Hong Kong's Financial Secretary Paul Chan Mo-po struck an upbeat tone in his Sunday blog post, stating that looking ahead to next year, the city's economy is expected to maintain its positive momentum. The market generally anticipates that while the global economy may slow, it will still maintain moderate expansion. He forecast that real gross domestic product (GDP) growth for all of 2025 would accelerate to 3.2 per cent, outperforming earlier government estimates of between 2 and 3 per cent.
Chan attributed this strong performance to robust exports, resilient investments and a vibrant asset market, with these key drivers expected to sustain growth into next year. He also pledged that Hong Kong would seek to upgrade its role as an international financial centre and a trade and technology hub to take advantage of national development strategies laid down in China’s 15th five-year plan.
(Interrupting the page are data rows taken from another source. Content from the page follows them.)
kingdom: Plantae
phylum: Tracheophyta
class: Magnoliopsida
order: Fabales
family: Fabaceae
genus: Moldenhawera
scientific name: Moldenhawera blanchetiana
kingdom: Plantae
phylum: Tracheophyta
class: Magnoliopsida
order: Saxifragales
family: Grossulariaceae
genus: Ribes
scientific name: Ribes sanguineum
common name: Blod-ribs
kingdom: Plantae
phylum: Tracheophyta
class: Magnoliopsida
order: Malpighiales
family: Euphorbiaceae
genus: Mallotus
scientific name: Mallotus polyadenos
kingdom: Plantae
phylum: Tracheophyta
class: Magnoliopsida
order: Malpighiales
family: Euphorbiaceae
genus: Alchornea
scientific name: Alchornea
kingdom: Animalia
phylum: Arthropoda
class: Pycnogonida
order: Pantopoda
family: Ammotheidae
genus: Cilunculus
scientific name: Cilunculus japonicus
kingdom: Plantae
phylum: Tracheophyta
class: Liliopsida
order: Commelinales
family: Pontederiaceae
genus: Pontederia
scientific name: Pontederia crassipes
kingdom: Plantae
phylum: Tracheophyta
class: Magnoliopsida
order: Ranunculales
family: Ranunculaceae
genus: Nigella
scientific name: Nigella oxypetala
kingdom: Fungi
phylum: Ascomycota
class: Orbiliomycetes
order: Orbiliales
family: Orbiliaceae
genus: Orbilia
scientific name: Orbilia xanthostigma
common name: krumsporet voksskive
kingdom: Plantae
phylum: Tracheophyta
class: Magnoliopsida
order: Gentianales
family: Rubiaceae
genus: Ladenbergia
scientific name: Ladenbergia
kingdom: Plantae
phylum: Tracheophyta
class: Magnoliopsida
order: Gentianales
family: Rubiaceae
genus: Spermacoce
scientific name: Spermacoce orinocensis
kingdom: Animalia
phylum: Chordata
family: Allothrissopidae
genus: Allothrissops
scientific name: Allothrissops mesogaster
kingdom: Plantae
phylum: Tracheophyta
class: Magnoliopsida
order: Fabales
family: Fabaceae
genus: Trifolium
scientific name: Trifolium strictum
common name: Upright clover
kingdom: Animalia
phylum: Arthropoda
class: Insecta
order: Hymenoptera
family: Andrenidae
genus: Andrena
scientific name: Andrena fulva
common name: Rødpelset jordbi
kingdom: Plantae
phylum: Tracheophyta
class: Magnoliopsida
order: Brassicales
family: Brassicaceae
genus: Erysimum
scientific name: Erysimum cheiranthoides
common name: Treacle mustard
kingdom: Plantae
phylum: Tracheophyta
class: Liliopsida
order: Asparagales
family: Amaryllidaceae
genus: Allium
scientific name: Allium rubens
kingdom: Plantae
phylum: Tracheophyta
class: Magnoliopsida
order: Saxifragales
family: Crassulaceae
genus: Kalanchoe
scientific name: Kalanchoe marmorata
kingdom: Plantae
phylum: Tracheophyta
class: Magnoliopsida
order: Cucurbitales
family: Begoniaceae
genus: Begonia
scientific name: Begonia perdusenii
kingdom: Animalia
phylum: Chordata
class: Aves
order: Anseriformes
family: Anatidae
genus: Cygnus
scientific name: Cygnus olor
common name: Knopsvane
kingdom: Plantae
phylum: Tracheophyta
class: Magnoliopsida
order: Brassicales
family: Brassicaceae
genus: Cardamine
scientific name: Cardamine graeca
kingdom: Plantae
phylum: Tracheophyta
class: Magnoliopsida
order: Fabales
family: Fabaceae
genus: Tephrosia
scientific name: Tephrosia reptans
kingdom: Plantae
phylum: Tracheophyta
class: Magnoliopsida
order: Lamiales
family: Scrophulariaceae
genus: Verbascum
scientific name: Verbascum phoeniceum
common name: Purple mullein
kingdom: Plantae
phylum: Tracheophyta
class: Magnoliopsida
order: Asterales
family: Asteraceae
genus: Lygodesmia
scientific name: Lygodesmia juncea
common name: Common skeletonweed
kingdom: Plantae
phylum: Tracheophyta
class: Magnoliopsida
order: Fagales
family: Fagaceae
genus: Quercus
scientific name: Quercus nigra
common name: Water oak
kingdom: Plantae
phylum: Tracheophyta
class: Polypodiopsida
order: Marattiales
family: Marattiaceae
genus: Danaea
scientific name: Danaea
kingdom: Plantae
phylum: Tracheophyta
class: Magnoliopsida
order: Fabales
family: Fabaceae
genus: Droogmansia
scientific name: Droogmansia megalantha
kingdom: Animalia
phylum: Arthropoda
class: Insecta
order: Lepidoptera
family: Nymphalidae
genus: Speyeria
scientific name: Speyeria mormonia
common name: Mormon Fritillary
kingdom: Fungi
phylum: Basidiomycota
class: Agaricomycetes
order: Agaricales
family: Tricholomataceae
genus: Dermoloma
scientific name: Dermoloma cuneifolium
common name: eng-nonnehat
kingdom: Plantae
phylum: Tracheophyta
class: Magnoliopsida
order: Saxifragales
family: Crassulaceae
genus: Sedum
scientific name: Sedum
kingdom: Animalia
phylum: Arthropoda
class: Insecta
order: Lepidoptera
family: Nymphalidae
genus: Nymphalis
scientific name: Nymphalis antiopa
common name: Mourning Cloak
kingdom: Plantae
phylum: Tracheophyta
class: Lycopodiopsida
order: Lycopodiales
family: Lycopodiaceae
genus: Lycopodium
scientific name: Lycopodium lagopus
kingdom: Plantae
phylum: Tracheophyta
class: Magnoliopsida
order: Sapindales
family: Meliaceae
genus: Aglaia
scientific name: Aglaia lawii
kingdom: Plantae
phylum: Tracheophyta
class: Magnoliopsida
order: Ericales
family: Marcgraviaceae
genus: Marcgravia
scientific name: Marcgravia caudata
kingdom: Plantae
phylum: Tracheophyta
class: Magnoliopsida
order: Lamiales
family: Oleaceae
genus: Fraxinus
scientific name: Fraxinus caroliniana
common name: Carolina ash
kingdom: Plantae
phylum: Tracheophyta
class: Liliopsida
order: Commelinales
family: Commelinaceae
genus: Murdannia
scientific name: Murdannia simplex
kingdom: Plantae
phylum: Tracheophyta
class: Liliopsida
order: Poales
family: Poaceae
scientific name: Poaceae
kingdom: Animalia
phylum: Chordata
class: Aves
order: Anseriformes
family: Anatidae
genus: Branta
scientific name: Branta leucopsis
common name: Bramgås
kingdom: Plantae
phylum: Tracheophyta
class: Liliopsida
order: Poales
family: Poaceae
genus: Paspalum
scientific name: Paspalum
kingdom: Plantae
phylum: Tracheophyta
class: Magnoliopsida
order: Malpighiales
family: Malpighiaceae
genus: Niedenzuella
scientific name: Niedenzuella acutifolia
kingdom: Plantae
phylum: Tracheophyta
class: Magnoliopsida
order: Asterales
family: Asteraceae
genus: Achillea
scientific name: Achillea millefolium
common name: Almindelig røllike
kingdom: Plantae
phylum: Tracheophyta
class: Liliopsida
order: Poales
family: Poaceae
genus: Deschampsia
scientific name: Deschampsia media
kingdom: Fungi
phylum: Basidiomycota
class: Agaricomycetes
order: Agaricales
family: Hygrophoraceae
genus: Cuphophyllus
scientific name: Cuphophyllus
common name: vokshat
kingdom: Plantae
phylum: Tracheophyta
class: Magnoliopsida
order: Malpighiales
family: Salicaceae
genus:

Hong Kong will align with national development strategies, focusing on three growth engines: finance, innovation and technology, and trade. However, his optimism was questioned by former finance chief John Tsang Chun-wah and some economists.
“Looking ahead to next year, Hong Kong’s economy is expected to maintain its positive momentum. The market generally anticipates that while the global economy may slow, it will still maintain moderate expansion,” Chan said.